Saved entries

◆ ◆ ◆ ◆

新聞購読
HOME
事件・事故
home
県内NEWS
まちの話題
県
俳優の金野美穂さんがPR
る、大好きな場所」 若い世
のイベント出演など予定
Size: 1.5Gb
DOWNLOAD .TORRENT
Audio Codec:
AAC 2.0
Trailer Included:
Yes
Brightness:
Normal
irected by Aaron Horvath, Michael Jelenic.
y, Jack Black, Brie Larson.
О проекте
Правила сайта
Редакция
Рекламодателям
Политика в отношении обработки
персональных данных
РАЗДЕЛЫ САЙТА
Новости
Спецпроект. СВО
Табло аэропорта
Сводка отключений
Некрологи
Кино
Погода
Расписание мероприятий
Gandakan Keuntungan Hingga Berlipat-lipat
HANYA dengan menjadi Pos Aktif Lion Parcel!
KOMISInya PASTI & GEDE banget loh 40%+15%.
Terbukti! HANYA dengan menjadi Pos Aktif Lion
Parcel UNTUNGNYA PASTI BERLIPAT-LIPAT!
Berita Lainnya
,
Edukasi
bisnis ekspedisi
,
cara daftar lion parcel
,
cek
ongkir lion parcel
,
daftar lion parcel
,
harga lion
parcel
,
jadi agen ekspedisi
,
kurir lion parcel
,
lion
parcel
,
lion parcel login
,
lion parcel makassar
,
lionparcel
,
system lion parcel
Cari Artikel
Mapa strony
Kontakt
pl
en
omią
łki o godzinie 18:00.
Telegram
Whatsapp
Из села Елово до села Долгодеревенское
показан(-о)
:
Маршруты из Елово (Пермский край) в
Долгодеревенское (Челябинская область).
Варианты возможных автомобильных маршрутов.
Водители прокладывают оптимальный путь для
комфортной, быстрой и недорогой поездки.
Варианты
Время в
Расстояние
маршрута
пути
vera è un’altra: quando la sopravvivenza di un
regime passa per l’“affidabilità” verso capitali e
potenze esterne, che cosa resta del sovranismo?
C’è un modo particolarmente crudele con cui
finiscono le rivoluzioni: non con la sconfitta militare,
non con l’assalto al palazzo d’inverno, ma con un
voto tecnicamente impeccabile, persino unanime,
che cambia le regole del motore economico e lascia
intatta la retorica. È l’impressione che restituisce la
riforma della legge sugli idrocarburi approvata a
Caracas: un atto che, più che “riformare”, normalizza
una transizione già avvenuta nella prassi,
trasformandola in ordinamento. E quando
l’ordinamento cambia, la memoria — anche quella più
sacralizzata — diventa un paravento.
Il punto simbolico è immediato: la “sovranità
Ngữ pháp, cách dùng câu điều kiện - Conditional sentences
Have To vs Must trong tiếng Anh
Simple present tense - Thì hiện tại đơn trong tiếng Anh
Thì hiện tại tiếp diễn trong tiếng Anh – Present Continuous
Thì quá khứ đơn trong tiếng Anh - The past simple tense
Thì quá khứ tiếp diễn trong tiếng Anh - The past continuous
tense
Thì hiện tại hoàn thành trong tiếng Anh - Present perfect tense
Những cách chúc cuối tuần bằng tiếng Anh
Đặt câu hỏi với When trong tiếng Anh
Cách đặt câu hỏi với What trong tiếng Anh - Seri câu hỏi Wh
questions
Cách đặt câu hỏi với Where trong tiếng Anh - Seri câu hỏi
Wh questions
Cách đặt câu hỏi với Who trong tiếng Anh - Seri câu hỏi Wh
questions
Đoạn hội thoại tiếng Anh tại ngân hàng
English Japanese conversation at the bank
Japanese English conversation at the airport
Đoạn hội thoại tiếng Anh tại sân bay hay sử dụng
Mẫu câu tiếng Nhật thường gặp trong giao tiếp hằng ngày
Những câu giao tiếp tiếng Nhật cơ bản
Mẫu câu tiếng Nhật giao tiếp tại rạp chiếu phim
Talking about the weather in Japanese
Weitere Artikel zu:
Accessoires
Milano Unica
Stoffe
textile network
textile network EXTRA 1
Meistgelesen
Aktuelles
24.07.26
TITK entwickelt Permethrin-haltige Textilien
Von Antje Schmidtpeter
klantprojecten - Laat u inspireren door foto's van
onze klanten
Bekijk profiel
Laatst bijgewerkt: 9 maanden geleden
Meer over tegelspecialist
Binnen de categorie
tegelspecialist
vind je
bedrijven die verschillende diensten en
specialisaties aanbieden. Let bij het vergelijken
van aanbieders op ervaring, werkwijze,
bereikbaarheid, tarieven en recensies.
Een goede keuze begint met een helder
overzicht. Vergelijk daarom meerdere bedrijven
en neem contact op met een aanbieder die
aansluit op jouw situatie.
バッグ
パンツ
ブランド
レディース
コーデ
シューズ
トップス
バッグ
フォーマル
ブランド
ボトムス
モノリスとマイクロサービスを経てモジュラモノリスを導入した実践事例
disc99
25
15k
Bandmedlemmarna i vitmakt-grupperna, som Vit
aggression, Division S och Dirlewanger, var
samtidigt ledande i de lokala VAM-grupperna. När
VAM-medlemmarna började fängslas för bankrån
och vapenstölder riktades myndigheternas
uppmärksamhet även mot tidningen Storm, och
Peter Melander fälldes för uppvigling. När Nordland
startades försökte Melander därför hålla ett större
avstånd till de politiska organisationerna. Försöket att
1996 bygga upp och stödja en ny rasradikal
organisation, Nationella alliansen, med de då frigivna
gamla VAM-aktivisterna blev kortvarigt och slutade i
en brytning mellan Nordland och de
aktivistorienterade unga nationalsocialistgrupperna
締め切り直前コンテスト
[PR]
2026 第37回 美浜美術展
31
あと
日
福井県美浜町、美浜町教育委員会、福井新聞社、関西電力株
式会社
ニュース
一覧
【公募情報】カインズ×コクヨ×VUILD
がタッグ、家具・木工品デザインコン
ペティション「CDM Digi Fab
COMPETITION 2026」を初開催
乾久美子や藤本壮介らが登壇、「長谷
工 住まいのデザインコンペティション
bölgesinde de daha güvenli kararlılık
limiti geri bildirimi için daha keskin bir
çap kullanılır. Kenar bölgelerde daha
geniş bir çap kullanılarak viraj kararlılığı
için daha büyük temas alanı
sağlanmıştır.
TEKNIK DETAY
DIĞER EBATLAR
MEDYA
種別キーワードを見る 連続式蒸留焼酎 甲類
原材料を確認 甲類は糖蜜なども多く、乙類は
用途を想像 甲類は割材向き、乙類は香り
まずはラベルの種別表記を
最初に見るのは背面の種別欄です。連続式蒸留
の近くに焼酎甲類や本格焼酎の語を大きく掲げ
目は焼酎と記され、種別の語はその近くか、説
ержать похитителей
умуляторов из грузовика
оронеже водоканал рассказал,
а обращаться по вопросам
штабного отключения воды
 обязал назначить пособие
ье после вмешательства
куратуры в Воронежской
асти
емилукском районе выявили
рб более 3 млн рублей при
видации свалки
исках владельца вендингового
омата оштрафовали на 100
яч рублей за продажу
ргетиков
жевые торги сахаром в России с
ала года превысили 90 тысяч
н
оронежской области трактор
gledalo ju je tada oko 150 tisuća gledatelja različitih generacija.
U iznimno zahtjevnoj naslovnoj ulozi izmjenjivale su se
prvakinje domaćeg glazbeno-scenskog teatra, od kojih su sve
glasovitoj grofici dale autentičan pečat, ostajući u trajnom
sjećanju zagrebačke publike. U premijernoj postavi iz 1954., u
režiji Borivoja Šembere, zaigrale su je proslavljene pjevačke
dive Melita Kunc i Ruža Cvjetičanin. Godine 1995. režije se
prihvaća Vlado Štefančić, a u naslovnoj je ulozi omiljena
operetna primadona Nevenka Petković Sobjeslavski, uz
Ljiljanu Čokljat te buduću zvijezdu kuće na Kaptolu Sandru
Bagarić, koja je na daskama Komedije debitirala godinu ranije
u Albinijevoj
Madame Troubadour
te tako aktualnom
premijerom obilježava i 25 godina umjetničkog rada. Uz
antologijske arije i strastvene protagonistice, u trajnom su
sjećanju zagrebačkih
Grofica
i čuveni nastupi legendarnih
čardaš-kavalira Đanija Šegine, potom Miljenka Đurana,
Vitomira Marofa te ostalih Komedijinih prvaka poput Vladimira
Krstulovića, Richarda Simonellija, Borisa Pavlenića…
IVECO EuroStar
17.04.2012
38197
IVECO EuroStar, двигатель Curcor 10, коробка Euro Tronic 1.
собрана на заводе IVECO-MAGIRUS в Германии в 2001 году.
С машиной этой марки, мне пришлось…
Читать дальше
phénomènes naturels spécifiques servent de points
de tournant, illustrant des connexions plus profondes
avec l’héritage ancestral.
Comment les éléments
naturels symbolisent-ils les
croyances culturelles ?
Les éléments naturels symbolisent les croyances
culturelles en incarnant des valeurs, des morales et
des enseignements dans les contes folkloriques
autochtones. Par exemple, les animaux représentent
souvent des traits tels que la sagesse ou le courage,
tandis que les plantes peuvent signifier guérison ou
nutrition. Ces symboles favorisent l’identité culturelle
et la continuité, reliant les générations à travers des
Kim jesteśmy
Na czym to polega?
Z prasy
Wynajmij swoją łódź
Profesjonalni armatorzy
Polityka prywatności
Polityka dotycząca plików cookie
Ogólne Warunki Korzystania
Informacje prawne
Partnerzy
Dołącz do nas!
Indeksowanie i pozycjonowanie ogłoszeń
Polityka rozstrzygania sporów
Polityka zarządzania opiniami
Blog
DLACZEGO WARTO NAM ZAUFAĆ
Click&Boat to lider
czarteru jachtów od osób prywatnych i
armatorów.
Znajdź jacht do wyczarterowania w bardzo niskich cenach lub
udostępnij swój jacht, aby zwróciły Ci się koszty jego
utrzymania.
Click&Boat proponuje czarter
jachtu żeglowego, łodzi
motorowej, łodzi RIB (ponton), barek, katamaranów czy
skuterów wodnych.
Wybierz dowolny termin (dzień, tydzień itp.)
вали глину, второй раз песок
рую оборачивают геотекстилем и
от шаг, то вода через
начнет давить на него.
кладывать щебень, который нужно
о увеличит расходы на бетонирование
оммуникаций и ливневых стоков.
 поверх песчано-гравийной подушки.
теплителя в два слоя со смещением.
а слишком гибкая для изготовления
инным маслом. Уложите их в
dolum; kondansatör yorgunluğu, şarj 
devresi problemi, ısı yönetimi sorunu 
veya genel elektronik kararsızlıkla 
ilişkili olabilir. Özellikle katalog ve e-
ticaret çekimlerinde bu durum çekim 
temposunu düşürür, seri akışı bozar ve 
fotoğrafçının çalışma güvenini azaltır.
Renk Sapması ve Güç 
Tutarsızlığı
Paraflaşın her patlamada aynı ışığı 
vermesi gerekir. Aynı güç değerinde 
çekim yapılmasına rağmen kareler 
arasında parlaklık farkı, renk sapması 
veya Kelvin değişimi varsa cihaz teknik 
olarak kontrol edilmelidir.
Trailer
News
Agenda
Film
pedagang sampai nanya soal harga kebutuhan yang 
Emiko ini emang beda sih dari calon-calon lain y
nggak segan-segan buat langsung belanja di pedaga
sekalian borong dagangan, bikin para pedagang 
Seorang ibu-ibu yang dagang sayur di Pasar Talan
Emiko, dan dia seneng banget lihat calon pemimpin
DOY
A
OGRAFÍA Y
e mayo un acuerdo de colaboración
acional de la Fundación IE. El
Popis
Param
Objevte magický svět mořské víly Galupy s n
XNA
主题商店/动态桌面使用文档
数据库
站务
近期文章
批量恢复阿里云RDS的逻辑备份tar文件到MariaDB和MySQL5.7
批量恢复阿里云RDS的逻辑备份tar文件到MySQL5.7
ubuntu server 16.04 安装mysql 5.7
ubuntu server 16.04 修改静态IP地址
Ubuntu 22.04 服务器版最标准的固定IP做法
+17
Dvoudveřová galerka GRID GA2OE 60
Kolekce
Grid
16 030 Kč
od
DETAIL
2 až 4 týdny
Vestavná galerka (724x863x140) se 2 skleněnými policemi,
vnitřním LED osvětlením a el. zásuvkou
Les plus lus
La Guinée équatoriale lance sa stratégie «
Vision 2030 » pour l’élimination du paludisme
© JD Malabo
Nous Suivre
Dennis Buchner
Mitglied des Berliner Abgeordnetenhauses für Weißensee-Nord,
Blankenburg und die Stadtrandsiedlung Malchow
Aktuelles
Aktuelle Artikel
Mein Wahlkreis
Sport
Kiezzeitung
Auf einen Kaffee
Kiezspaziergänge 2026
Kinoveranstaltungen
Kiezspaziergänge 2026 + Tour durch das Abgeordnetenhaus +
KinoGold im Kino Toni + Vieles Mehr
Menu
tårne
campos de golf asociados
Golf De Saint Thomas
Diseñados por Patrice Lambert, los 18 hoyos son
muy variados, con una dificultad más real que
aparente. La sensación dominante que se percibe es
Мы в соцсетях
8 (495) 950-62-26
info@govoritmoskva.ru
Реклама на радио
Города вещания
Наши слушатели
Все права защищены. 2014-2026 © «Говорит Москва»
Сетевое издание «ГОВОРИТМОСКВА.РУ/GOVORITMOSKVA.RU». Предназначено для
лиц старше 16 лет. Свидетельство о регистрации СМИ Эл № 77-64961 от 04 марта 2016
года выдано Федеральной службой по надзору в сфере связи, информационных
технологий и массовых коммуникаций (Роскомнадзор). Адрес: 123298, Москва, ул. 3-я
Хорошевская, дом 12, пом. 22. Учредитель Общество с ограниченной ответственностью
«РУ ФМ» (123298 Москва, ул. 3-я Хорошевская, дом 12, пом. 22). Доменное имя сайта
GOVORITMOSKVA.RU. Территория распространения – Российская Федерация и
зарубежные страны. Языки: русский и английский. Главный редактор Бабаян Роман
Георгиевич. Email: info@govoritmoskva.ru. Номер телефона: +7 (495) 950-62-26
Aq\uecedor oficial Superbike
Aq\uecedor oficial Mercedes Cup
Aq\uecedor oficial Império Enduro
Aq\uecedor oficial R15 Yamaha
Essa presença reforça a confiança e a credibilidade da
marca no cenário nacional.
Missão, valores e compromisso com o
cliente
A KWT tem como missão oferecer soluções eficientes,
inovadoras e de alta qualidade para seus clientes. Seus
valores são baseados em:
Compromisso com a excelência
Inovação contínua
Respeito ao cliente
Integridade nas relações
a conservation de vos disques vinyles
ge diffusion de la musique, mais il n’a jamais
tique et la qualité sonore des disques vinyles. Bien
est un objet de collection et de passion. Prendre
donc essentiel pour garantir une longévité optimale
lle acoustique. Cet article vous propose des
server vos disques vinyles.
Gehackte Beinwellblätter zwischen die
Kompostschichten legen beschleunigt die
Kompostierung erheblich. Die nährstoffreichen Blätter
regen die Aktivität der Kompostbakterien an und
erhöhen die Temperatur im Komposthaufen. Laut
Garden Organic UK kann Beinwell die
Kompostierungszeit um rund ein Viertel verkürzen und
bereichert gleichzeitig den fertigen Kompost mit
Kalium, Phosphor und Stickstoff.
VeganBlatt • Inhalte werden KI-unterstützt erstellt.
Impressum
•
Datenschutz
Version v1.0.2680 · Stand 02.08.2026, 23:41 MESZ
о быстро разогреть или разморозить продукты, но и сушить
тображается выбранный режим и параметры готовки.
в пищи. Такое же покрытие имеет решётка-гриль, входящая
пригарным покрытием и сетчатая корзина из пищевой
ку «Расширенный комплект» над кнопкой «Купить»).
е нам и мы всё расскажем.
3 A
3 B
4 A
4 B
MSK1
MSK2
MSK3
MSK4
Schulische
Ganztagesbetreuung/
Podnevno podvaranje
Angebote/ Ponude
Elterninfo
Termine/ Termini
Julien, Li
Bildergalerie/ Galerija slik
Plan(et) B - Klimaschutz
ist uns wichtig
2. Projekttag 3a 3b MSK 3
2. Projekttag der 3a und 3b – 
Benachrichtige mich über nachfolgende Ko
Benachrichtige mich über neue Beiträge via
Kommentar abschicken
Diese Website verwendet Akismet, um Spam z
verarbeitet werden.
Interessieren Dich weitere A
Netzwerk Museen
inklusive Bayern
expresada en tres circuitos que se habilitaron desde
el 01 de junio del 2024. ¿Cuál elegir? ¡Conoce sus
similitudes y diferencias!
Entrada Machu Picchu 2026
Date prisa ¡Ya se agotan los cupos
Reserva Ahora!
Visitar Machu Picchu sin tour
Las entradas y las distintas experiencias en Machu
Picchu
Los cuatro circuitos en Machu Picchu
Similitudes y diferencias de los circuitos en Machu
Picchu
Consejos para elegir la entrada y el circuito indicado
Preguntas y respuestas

◆ ◆ ◆ ◆

EXERCISE BRIEF: Count the lines in the entries above that contain the string "naturels", matching case exactly, and give only the number.

SOLUTION TO THIS PROBLEM: 3